The future of Big Pharma is looking more uncertain. As this piece in Booz & Company's Strategy & Business journal points out, it's going to be a lot harder and the big question is whether they can survive at all in their present form.
"For one thing, pharma companies in the past were able to develop drugs for health problems that had never before been addressed. When anti-cholesterol drugs were first launched, for example, they created entirely new, multibillion-dollar markets. Today, in contrast, few such unaddressed categories remain, meaning most newly developed drugs will be competing with existing ones. In addition, the pharma companies are feeling pressure from every direction – from regulators setting the rules for drug effectiveness and safety, from managed care organizations and employers pushing back on prescription-drug costs and reimbursement, from competitors coming to market with alternative brands or generics, and from disgruntled shareholders. Internally, the number of molecules in pharmaceutical company pipelines is shrinking, and the risk/reward ratio for research and development outlays is worsening. Overall, these trends have resulted in lower revenue, reduced profitability, and declining P/E valuation ratios for most major pharmaceutical companies … There is no consensus about what comes next, as evidenced by the different strategic moves the major companies have made with mergers, acquisitions, and divestitures in recent years."
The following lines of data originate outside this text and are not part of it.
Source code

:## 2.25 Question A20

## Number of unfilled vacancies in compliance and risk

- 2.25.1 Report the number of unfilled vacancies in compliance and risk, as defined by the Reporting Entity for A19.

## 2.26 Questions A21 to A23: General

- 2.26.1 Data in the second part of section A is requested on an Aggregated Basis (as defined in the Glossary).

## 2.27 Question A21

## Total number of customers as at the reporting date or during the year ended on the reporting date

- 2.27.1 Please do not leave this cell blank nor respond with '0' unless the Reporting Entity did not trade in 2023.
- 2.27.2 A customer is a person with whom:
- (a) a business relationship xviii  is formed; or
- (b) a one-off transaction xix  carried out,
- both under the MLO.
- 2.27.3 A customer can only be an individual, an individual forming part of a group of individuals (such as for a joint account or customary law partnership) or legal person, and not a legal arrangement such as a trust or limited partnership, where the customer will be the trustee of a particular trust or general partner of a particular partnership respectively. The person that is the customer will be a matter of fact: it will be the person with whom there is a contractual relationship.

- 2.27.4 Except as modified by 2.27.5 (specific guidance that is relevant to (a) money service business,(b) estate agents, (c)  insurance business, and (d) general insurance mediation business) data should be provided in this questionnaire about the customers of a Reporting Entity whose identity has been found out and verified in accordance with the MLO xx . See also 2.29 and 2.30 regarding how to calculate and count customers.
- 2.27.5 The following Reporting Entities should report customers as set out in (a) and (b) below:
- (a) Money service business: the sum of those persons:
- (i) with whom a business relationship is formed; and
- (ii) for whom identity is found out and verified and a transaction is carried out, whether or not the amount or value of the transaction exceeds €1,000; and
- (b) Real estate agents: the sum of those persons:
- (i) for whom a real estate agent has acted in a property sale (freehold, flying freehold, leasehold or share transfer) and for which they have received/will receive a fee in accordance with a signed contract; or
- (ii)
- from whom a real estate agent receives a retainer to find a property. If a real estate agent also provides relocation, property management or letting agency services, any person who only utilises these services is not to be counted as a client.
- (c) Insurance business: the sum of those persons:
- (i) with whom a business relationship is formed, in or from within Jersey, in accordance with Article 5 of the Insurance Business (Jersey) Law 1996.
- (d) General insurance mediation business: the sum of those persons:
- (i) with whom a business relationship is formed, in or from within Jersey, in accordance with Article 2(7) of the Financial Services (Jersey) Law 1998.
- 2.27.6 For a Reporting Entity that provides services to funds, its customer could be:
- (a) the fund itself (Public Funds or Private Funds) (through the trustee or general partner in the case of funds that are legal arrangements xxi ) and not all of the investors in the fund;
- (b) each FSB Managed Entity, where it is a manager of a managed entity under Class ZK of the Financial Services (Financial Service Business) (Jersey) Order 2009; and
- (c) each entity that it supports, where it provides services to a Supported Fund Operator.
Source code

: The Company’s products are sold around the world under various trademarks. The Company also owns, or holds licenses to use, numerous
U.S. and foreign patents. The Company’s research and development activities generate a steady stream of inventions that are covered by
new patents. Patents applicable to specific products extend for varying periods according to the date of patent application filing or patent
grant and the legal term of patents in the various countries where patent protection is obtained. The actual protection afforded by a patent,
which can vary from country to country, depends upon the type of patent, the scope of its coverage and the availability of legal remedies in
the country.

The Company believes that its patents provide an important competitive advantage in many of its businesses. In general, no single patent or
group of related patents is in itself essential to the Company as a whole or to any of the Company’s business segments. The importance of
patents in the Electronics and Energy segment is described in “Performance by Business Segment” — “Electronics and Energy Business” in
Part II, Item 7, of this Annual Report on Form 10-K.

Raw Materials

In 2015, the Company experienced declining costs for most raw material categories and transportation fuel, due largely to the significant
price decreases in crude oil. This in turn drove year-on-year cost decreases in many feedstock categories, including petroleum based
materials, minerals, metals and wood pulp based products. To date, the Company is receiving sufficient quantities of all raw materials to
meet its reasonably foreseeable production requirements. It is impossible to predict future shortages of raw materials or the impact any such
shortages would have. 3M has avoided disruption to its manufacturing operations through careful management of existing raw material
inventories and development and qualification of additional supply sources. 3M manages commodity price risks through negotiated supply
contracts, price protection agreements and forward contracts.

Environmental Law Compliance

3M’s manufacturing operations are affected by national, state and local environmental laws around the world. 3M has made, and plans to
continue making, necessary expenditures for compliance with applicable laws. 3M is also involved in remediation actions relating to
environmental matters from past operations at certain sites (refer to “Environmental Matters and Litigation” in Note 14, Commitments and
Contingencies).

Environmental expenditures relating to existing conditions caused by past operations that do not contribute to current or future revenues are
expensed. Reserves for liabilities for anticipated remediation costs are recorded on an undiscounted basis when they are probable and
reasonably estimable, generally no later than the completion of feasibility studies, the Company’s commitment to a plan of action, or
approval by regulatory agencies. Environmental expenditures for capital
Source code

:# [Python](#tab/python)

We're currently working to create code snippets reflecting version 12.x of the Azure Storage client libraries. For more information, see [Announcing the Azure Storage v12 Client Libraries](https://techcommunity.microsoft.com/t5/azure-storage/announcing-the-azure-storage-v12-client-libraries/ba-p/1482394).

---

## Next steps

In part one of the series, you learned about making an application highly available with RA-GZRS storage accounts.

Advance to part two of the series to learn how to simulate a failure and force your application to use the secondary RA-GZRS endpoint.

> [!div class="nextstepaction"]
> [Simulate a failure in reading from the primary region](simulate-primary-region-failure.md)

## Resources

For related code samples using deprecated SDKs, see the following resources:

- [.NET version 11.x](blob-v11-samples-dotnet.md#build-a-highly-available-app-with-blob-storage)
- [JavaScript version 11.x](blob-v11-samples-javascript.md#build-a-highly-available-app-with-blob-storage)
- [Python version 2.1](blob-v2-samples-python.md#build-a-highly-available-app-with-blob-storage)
The Lab Soft News blog concurs and points to several reasons. The companies are spending an increasing share of their budget on governmental regulatory processes; the large staff devoted to this area provides large companies with a competitive advantage over smaller ones but is useless when their drug pipeline dries up. Big Pharma is also comprised of large bureaucratic organizations that tend to stifle innovation. The managers in such an organizational structure protect their budgets dedicated to established products and tend not to favor new, risky drugs. Big Pharma tries to sustain the earnings and growth demands of the stock market by merger which is not a long term strategy. The companies have also developed broad expertise in marketing. As a result, they are eager to sell consumer products with predictable profits and less risk than prescription drugs.
Big Pharma is now turning to the automotive industry for advice. As reported here, the car industry has gone through similar upheaval and has drawn insights from the experience. "The trend may stem from the rising pressures on the pharmaceutical industry, as patents for big name brand drugs expire and the regulatory landscape makes it increasingly difficult for new drugs to enter the market. "The good old days of the pharmaceutical industry are gone forever," according to a report issued by management consulting firm McKinsey last week. The situation parallels that of the automobile industry not too long ago, which is precisely why pharma companies are coming here for advice. The depressed economy forced car manufacturers to streamline the process and cut significant costs by outsourcing and down-sizing. While carmakers once did much of the work in-house, they now take on a more administrative role, coordinating contractors and suppliers who do the bulk of the work."